Over the last few weeks we’ve been making some significant changes under the hood to support the upcoming general release of live reports and list reviews, and in general adding more capacity to the infrastructure as the system continues to grow. We’ve had a number of releases not go as smoothly as we’d planned, and although no outages or downtime were recorded as a result, they have caused temporary glitches for some users.
When operational issues such as this occur, we have an incident reporting process whereby a coordinator collates a timeline of events during the incident, which is then shared with the whole team for comment. We use techniques such as 5 whys to get to the root cause of why the issue happened, and what we could put in place to prevent a recurrence.
The idea is never to apportion blame. You can guarantee that sometimes humans make mistakes, so rather than waste energy on blame, the focus instead is to look at broken process – or how a lack of process – lead to specific faults.
We also see human error as potential for automating tasks – engineering out the humans wherever possible!
Specifically in relation to releases, we used the results of our analysis to completely rewrite and redocument our release process, introducing canary releases and automatable smoke tests.
We also made changes about what constitutes an ordinary release (which can be made with no downtime) and which releases are riskier and therefore need a scheduled maintenance slot.
As software products grow in usage and complexity it is inevitable that they hit performance snags along the way.

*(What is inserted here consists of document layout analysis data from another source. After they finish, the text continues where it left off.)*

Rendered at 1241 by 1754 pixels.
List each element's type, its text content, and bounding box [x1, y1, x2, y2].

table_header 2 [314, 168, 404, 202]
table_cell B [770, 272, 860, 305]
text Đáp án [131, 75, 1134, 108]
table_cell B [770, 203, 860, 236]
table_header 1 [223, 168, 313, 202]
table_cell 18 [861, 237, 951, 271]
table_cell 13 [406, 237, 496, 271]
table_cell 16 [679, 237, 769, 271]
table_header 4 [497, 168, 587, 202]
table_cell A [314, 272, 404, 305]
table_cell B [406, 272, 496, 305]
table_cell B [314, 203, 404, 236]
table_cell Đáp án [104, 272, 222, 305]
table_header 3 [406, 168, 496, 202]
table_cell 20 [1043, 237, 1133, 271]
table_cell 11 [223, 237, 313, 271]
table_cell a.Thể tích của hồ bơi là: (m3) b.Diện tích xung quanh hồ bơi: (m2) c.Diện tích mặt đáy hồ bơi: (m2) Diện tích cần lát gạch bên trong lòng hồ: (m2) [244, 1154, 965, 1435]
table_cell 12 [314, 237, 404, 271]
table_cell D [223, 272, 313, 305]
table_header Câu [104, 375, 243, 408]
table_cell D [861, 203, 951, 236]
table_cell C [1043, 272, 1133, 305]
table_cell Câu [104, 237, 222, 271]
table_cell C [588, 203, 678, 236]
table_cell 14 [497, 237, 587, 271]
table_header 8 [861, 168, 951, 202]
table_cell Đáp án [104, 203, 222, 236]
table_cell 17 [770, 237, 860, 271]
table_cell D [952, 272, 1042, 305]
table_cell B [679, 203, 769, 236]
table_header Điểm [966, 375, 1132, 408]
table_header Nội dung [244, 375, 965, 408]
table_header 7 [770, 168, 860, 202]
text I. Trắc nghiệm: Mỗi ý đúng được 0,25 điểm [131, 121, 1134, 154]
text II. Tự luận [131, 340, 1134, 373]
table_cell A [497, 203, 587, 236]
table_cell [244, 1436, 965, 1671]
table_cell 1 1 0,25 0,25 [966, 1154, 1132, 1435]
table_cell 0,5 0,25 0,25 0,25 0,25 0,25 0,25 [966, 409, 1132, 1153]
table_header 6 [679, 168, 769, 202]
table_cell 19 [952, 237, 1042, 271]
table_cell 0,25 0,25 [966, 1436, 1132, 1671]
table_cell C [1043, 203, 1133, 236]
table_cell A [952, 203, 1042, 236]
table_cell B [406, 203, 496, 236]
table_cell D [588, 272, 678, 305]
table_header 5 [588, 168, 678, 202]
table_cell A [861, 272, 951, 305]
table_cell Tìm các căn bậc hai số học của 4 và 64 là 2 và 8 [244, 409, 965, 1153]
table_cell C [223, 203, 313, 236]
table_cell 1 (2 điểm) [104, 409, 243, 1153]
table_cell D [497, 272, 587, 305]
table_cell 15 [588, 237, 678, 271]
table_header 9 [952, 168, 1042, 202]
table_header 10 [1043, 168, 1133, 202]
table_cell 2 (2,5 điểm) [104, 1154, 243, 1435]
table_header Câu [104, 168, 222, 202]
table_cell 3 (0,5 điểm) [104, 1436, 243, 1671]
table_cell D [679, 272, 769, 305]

It’s natural to want to jump right in and fix things immediately when things are affecting users, but care is needed to ensure you aren’t solving one problem by creating another, especially for a system of our size which serves well over a million users and an increasing roster of Universities across the globe.
This is why we believe in an evidence-based approach where we understand exactly why problems occur, and where we can test out theories and measure their effects before making major changes.
As well as investing significantly in technology to help us, we are also continually looking at ourselves and how we operate as a team, using every incident report as an opportunity for learning and improvement.